8 Allergy 61 168277. 2759. 623.
9 Frontiers in Psychiatry 60 128626. 2144. 638.
10 Frontiers in Physiology 43 91332 2124 474.
# ℹ 913 more rows
The results show that Charité paid APCs for 923 journals, as indicated by the number of rows. Most APC payments were made to the journals Scientific Reports, PLOS ONE, and Frontiers in Immunology. The column sd_apc tells us that for some journals, there is a considerable variance in APC payments.

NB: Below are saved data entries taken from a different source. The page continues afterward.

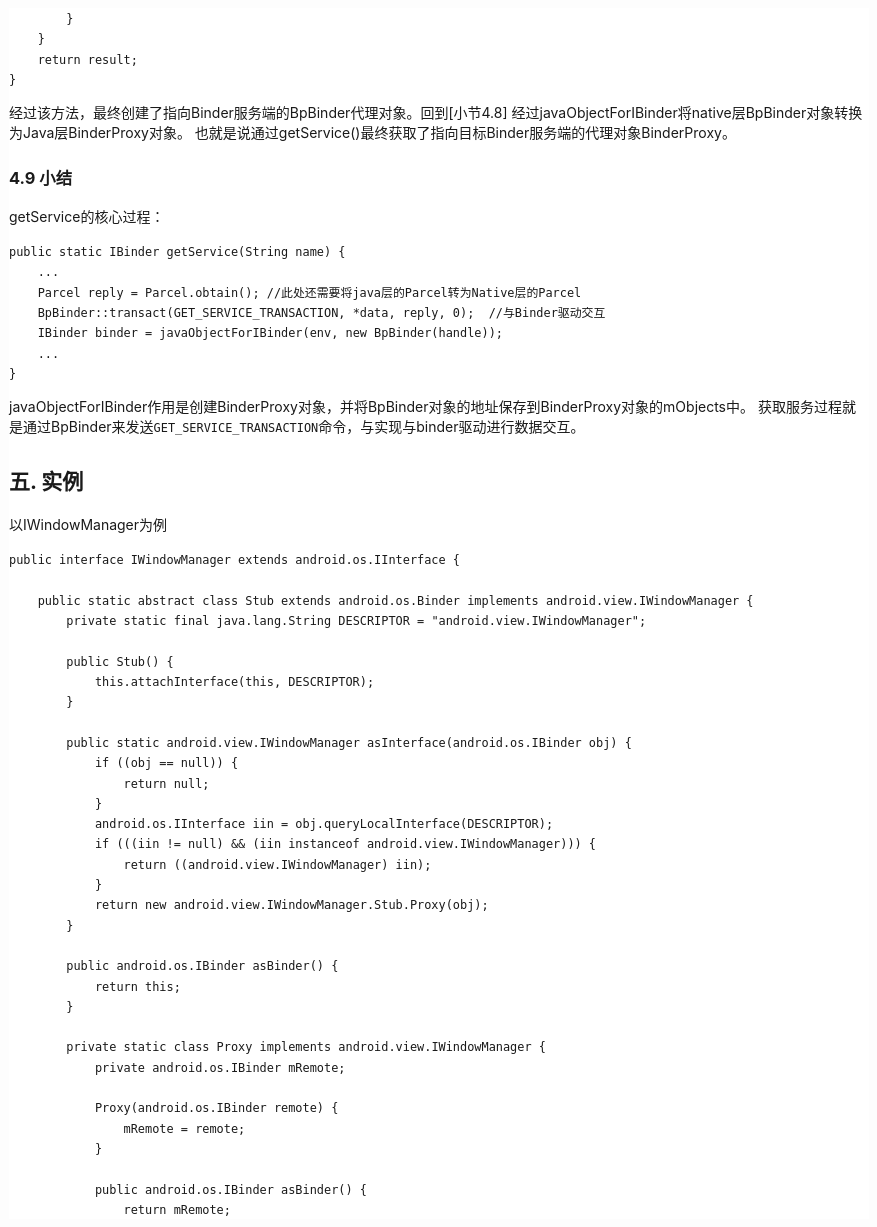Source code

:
 ```
        }
    }
    return result;
}
```

经过该方法，最终创建了指向Binder服务端的BpBinder代理对象。回到[小节4.8] 经过javaObjectForIBinder将native层BpBinder对象转换为Java层BinderProxy对象。 也就是说通过getService()最终获取了指向目标Binder服务端的代理对象BinderProxy。

### 4.9 小结

getService的核心过程：

```
public static IBinder getService(String name) {
    ...
    Parcel reply = Parcel.obtain(); //此处还需要将java层的Parcel转为Native层的Parcel
    BpBinder::transact(GET_SERVICE_TRANSACTION, *data, reply, 0);  //与Binder驱动交互
    IBinder binder = javaObjectForIBinder(env, new BpBinder(handle));
    ...
}
```

javaObjectForIBinder作用是创建BinderProxy对象，并将BpBinder对象的地址保存到BinderProxy对象的mObjects中。 获取服务过程就是通过BpBinder来发送`GET_SERVICE_TRANSACTION`命令，与实现与binder驱动进行数据交互。

## 五. 实例

以IWindowManager为例

```
public interface IWindowManager extends android.os.IInterface {

    public static abstract class Stub extends android.os.Binder implements android.view.IWindowManager {
        private static final java.lang.String DESCRIPTOR = "android.view.IWindowManager";

        public Stub() {
            this.attachInterface(this, DESCRIPTOR);
        }

        public static android.view.IWindowManager asInterface(android.os.IBinder obj) {
            if ((obj == null)) {
                return null;
            }
            android.os.IInterface iin = obj.queryLocalInterface(DESCRIPTOR);
            if (((iin != null) && (iin instanceof android.view.IWindowManager))) {
                return ((android.view.IWindowManager) iin);
            }
            return new android.view.IWindowManager.Stub.Proxy(obj);
        }

        public android.os.IBinder asBinder() {
            return this;
        }

        private static class Proxy implements android.view.IWindowManager {
            private android.os.IBinder mRemote;

            Proxy(android.os.IBinder remote) {
                mRemote = remote;
            }

            public android.os.IBinder asBinder() {
                return mRemote;
```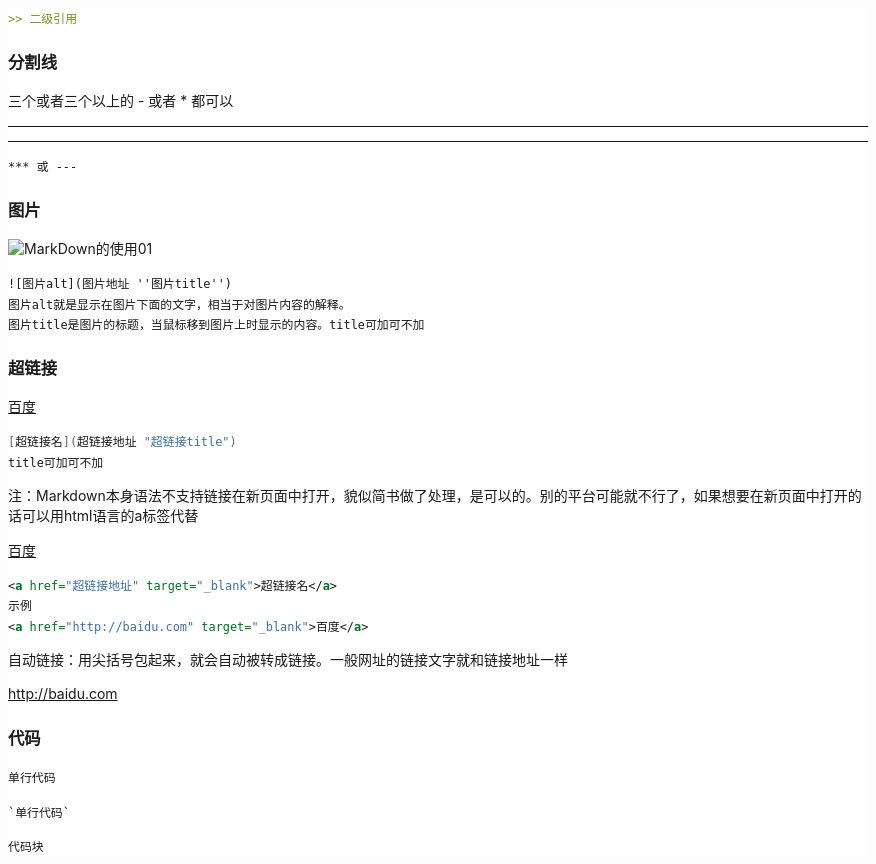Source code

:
 ```markdown
>> 二级引用
```

### 分割线

三个或者三个以上的 - 或者 * 都可以

---

***

```markdown
*** 或 ---
```

### 图片

![MarkDown的使用01](https://img-blog.csdnimg.cn/cover1/247645555211370768.jpg?x-oss-process=image/watermark,type_ZmFuZ3poZW5naGVpdGk,shadow_10,image_MjAyMDA3MTUxNjIxMDEzOC5wbmc=,size_16,color_FFFFFF,t_70,image/resize,m_lfit,w_962#pic_center 'MarkDown的使用01')

```
![图片alt](图片地址 ''图片title'')
图片alt就是显示在图片下面的文字，相当于对图片内容的解释。
图片title是图片的标题，当鼠标移到图片上时显示的内容。title可加可不加
```

### 超链接

[百度](http://baidu.com '百度')

```csharp
[超链接名](超链接地址 "超链接title")
title可加可不加
```

注：Markdown本身语法不支持链接在新页面中打开，貌似简书做了处理，是可以的。别的平台可能就不行了，如果想要在新页面中打开的话可以用html语言的a标签代替

<a href="http://baidu.com" target="_blank">百度</a>

```xml
<a href="超链接地址" target="_blank">超链接名</a>
示例
<a href="http://baidu.com" target="_blank">百度</a>
```

自动链接：用尖括号包起来，就会自动被转成链接。一般网址的链接文字就和链接地址一样

<http://baidu.com>

### 代码

`单行代码`

```
`单行代码`
```

```
代码块
```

We can explore this variance further by visualizing the distribution of APC payments. For this, we will use the packages dplyr and ggplot2. First, we filter
the data to focus on the three journals with the most APC payments. We then pass this output to the ggplot
function. We assign the column euro to the x axis and the column journal_full_title to the y axis. Next, we define the type of plot we want - here, we choose a box plot to visualize a distribution. Finally, we choose the theme theme_minimal for a simple layout.
%>%
df filter(journal_full_title %in% c("Scientific Reports", "PLOS ONE", "Frontiers in Immunology")) %>%
ggplot(aes(x = euro, y = journal_full_title)) +
geom_boxplot() +
theme_minimal()
These box plots show clear differences in the distribution of APC payments. The three journals differ in the median amount of APCs paid - the median is the middle point in a distribution and is visualized by the vertical line in the box plot. We also see that the range of APC payments is highest for Frontiers in Immunology: there are outliers at the bottom and top end of the distribution, as indicated by the dots.

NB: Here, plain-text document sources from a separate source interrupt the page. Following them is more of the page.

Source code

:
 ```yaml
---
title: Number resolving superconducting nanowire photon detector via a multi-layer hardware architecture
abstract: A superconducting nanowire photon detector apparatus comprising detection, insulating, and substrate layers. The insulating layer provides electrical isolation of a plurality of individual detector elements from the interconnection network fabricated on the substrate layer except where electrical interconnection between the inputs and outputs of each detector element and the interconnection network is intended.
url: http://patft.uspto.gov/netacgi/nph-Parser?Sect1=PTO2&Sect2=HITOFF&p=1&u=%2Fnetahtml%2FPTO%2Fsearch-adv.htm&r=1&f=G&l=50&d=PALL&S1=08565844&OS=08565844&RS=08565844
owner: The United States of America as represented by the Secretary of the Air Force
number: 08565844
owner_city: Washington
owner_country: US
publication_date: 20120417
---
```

How do payments evolve over the years?
We can combine dplyr and ggplot2 to visualize the development of APC payments over time. We will also consider open access types (gold / hybrid).
First, we group the data by period (“Year of APC payment (YYYY)”) and is_hybrid (“Determines if the article has been published in a hybrid journal (TRUE) or in fully/Gold OA journal (FALSE)”). Just like above, we will generate the aggregate statistic n_articles. In the ggplot
function, we assign the column period to the x axis, n_articles to the y axis, and is_hybrid to fill - this means that different colours will be assigned to the open access types. We choose the graph type geom_col, a simple bar chart.
%>%
df group_by(period, is_hybrid) %>%
summarise(n_articles = n()) %>%
ggplot(aes(x = period, y = n_articles, fill = is_hybrid)) +
geom_col() +
theme_minimal()
The plot tells us that the number of APC payments has increased between 2018 and 2021 and has dropped off since. We can also see that APC payments for publications in hybrid open access journals have increased considerably between 2019 and 2020. This is likely the result of transformative agreements between German research organizations and publishers.
Exercises
The following exercises focus on APC payments to publishers and include interactive code blocks. You can adapt the code and run it by clicking on run code.
1. Aggregate statistics for publishers
Above, we analyzed APC payments by journal. Here is a copy of that code block. See if you can adapt it to give you aggregate statistics for publishers instead.
Which publishers received the highest amount of APC payments from Charité? Do you notice any interesting patterns?
2. Visuzlization of APC disctribution by publisher
Now, see if you can adapt the code above to show you the distribution of APC payments by publisher.